Mais certains opérateurs dans le commerce insistent sur la nécessité des rencontres physiques pour que le commerce soit sain et repose sur la confiance ?
C’est une condition qui n’est plus nécessaire, ni suffisante. Je veux parler des rencontres physiques, bien sûr, car pour la confiance, cela reste une condition plus que nécessaire bien évidemment, mais elle peut se construire et s’établir aussi de manière digitale.

De toute façon, les clients convergent radicalement vers une interaction de plus en plus digitale avec leurs fournisseurs, donc s’ils ne vous trouvent pas, vous ne pourrez leur apporter de la valeur.

Ce qui est dommage si vous avez une valeur différenciante sur le marché. Et le vendeur a un rôle essentiel et croissant pour construire son Digital Personal Brand pour faire partie de l’univers de référence du client. D’ailleurs, LinkedIn vous permet de construire et de connaître votre Social Selling Index (SSI), qui traduit votre capacité à utiliser et profiter de leur plateforme digitale pour votre développement commercial. Celui-ci dépend notamment de votre capacité à développer votre réseau de relations commerciales avec du contenu pertinent.

Ce vendeur-là serait-il le salarié le plus cher de son entreprise ?
En tout cas, la sélection, le recrutement, la formation et la rétention des vendeurs est sans nul doute l’un des postes de coûts le plus important des entreprises. D’où la nécessité d’en améliorer l’efficacité et le retour sur investissement. Et les vendeurs de talent doivent être rémunérés en fonction de leurs compétences, car ils sont à la base du chiffre d’affaires de leur entreprise.

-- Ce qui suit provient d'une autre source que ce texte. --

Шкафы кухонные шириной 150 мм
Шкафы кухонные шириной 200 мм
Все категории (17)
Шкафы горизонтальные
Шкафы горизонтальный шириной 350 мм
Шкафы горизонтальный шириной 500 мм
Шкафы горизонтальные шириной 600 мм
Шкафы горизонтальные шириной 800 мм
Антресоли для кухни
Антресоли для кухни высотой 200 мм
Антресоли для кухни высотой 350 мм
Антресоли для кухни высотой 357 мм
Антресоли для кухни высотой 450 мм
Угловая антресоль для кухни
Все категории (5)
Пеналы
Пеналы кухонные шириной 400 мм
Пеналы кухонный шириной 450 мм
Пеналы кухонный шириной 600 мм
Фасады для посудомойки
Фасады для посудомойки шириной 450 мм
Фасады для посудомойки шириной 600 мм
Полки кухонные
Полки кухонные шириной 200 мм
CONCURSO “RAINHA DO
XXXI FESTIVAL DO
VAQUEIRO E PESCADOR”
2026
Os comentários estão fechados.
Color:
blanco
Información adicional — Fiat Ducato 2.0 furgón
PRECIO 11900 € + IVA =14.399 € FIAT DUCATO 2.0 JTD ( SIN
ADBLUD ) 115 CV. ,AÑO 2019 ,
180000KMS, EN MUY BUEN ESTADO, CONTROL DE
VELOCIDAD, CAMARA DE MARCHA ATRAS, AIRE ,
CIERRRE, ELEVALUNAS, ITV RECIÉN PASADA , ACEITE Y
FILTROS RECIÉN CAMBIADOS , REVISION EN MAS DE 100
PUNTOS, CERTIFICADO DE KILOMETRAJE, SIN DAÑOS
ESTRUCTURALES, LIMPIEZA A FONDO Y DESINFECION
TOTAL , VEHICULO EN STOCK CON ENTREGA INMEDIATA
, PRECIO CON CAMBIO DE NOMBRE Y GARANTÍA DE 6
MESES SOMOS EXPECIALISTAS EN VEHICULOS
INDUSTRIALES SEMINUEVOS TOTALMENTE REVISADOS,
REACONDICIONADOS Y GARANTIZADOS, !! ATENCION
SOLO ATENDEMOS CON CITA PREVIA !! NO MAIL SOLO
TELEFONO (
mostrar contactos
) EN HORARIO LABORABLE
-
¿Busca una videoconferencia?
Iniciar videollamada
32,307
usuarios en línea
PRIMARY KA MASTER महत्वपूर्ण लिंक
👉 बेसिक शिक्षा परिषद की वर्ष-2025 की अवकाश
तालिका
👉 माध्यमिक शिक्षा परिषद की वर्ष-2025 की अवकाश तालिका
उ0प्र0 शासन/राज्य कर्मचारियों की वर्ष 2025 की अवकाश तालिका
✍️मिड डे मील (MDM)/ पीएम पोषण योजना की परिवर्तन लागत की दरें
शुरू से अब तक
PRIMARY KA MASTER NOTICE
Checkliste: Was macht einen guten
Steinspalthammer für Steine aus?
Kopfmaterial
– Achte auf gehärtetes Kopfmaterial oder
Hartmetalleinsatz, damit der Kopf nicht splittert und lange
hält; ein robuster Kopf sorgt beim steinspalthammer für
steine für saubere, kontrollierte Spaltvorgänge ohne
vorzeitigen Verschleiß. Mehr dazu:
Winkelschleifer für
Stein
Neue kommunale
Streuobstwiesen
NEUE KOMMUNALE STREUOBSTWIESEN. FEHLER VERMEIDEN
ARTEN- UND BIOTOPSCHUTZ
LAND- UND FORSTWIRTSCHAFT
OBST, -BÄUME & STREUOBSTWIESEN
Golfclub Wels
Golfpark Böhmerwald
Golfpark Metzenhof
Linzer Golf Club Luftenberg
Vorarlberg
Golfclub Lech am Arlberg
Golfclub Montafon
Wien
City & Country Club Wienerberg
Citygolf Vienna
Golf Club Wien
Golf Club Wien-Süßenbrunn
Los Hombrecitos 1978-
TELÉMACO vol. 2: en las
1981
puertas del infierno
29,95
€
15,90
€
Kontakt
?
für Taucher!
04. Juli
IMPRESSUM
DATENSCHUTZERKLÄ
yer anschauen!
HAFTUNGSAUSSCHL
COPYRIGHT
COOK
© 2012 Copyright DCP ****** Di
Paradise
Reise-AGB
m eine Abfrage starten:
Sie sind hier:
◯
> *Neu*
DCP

De fait, le vendeur de demain ne saurait plus être le VRP qui va se servir des arguments de marketing classique, qui relèvent plus de la présentation. Le vendeur digital est plus dans l’écoute et la mise en valeur du client que de sa propre personne, qui lui permettent d’apporter des solutions recherchées par le client, et comprises en tant que telles par le vendeur. Une partie importante de son approche consiste d’ailleurs à suivre les clients sur les réseaux sociaux pour mieux appréhender leurs domaines d’intérêt au travers de ce qu’ils ‘like’, ‘comment’, ‘share’ et ‘post’. Ce que l’on appelle le Social Listening.